“I thought you didn’t want to be petty. I don’t want to be petty either.” I hold out the ultrasound picture to show her so she knows I knew exactly what I was doing when I came here. “I just want to talk. For our child.”
“You thought I cheated on you, Brock, and you wouldn’t even listen to me.”
“I was stubborn. I was a pig. I know that now. I’m sorry. I didn’t mean to make you feel bad.”
“Bad? You made me feel a million times worse than bad. Bad doesn’t even begin to cover it. You basically yelled at me like I was a school child, not even giving me a chance to explain, and then you stormed off. After firing me, by the way. You left me with no job, no money, and a whole heap of medical bills.”
I leap in quickly, spotting a solution. “I’ll pay them. Yep, I’ll pay them, and whatever other bills need covering. It’s the least I can do after everything I’ve put you through. I feel like a real jerk.”
“You’re a fucking asshole, Brock, don’t you understand that? You can’t come back and throw money at me. That doesn’t cover up all the hurt, all the pain. Couldn’t you see what you did to me?”
This isn’t going according to plan at all. I can’t seem to say anything right. I want to reach out to Jodi, to touch her, to make her see that I’m just trying to do right by her, but I can’t. She’s so blocked off to me it’s agony.
“Please, Jodi. Please just talk to me. Let me inside and let’s have a conversation about it. I don’t want to yell out here in public with the whole apartment block looking in on us.”
Those words seem to be magical. She realizes that everyone can hear us, so for that one reason alone, she steps aside and lets me in. The place is still just as bare as the first time I came here. She doesn’t even seem to have any baby stuff, which is strange considering how far along she is. Except that she doesn’t seem to have any money.
“Right, Brock, you’re in, so why don’t you just tell me what you want to say then get out.”
“I just want to talk to you, Jodi, to talk about everything. Don’t shut me out like you always do.”
“Always do? You’re the one who didn’t ever call me back. How can you say that about me?”
“Before then, you never really let me in. I wanted to get to know you, but you wouldn’t let me. That’s how I didn’t know about Lucas before, because you decided to deal with the problem yourself.”
“I . . . I . . .” She looks a bit blown away by my words. “That isn’t true. I just take a while—”
“Well, it’s been a while. It’s been a while, and it’s tearing us apart.”
“No, your issues are tearing us apart.

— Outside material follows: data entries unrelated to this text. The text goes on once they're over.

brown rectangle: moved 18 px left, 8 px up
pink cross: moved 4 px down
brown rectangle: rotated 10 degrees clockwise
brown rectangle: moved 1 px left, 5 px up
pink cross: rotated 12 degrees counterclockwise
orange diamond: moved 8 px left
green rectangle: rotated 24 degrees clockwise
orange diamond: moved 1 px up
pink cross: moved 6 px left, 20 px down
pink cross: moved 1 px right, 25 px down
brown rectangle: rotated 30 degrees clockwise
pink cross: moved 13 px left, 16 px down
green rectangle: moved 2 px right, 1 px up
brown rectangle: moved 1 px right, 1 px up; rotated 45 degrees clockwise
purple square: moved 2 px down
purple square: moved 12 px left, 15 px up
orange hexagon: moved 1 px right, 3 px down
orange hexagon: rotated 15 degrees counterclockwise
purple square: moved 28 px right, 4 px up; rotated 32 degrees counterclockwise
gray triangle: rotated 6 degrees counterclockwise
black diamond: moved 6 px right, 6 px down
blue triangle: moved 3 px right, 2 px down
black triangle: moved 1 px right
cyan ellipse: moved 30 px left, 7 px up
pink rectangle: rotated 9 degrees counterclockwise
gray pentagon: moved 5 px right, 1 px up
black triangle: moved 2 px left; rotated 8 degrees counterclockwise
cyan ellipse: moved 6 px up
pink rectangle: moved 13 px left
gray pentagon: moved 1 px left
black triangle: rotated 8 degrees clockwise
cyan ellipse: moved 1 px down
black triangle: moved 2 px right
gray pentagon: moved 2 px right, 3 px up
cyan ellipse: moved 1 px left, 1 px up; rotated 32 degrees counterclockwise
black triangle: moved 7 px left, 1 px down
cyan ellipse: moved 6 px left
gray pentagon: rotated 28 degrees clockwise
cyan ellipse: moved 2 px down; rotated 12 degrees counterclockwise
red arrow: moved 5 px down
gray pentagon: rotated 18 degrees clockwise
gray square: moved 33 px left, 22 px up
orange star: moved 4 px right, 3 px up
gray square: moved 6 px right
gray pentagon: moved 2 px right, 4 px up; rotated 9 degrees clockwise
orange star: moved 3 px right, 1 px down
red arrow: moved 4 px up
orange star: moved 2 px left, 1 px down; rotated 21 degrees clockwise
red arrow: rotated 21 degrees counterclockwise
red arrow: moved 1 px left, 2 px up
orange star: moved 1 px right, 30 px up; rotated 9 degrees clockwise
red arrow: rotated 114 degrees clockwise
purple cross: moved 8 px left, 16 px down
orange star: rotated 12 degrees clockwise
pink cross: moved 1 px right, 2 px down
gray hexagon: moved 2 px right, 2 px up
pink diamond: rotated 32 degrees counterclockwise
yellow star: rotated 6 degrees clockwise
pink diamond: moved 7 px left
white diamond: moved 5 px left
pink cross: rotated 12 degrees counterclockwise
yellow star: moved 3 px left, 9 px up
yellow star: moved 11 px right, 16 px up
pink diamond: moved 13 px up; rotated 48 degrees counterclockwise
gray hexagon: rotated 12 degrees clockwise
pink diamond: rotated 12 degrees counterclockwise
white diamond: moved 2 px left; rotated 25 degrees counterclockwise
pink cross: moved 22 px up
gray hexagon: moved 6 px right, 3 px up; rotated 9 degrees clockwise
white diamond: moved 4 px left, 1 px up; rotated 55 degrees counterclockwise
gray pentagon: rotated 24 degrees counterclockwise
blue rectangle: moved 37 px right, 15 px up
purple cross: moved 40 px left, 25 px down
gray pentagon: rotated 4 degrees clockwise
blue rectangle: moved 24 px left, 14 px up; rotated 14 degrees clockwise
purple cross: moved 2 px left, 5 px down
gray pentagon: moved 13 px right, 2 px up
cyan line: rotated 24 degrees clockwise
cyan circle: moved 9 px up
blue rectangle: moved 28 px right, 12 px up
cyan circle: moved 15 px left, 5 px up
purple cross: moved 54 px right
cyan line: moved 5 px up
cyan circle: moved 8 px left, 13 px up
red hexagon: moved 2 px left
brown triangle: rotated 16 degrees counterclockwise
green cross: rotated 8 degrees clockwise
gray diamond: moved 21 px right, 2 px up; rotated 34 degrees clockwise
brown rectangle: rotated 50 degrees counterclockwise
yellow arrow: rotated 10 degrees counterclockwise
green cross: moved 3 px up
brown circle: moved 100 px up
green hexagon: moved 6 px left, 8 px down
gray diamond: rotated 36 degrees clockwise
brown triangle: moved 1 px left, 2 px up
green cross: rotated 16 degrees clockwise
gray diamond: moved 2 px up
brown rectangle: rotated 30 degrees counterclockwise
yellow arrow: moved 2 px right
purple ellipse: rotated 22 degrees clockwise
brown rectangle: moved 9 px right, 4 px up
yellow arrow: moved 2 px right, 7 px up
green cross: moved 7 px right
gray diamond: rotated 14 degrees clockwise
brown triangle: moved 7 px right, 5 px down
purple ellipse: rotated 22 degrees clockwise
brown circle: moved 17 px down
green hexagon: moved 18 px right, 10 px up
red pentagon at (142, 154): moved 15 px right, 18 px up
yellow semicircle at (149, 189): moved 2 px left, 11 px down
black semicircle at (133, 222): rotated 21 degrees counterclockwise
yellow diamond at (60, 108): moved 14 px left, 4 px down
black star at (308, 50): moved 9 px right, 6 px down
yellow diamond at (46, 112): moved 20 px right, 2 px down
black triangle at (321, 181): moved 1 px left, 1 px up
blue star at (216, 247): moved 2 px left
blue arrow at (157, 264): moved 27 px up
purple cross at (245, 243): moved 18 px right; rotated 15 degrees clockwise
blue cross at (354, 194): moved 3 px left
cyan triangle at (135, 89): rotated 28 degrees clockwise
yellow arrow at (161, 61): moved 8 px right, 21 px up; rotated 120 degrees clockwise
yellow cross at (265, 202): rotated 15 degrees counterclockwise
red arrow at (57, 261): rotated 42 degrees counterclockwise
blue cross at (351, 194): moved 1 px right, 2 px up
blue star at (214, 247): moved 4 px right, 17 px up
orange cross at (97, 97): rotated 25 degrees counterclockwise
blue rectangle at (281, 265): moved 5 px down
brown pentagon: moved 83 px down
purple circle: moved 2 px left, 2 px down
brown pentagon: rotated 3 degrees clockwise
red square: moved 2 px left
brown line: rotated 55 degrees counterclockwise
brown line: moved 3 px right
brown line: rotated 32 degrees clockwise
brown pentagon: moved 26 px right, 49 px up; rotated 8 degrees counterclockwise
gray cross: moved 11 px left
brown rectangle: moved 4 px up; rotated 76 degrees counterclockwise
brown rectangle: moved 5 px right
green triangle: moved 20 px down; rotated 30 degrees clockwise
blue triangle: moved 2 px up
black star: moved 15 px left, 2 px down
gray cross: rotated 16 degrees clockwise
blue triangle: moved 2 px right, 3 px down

You and your issues because of your ex-wife. Just because she cheated on you doesn’t mean everyone else in your life is going to hurt you. How do you not get that? I’m not her. I’m nothing like her. I never would have done that to you. I loved you . . .”
“Loved?” I ask softly. “Does that mean you don’t feel that way anymore?”
“I . . . I don’t know,” she admits. “I don’t know what I feel. I hate you for giving up on me, for not listening to me, for turning your back on me and then rejecting me over and over again.”
“I know. I understand that. I shouldn’t have acted like an asshole.”
“And you think you can come here now and just pave over the cracks? Just make things right again?”
“No, that’s not what I want to do. I want to rebuild things properly. I want to be with you.”
“You don’t want to be with me. That isn’t what this is. I know it. I seem to have this effect on guys where they become psychotic about me, and it’s obviously something that I’m doing wrong—”
“Are you talking about Lucas here?”
“Fucking Lucas. I don’t know. Not really. His problem isn’t really me. I’m just his meal ticket.”
“Thomas then? You never really finished that story.”
“No, I suppose I didn’t.” She blows out a giant breath. “We got distracted, didn’t we?”
“We did, and I didn’t want to push you at the time because I knew it was hard, but now . . .”
“Now you need to know?”
“Yes. Now I think I really need to know. I’m sorry, Jodi, but I do.”
“Well, I must have told you things were really bad at work?” I nod. “Okay . . . well, then it began to happen outside of work. Letters, constant gifts, him everywhere. He would turn up at my house at first, but then it got worse and worse. He was everywhere. I was scared. It’s silly because even though he never hurt me, I was scared. Really freaked out all the time. I stopped doing things, I stayed in all the time, I even quit my job just to get away from him, but that made him worse, more desperate to get to me. He got crazier and started coming into my home—he somehow got a key. It was a nightmare . . .” She shakes, and I see the tremble racing through her entire body. “I couldn’t get on a train without being scared that he’d push me. I was always afraid in the dark that he’d take what he wanted from me—he always made it very clear that he could have me if he wanted me, even if it wasn’t something that I wanted to do. He didn’t care what he did do to me as long as he had control so he could call me his own.”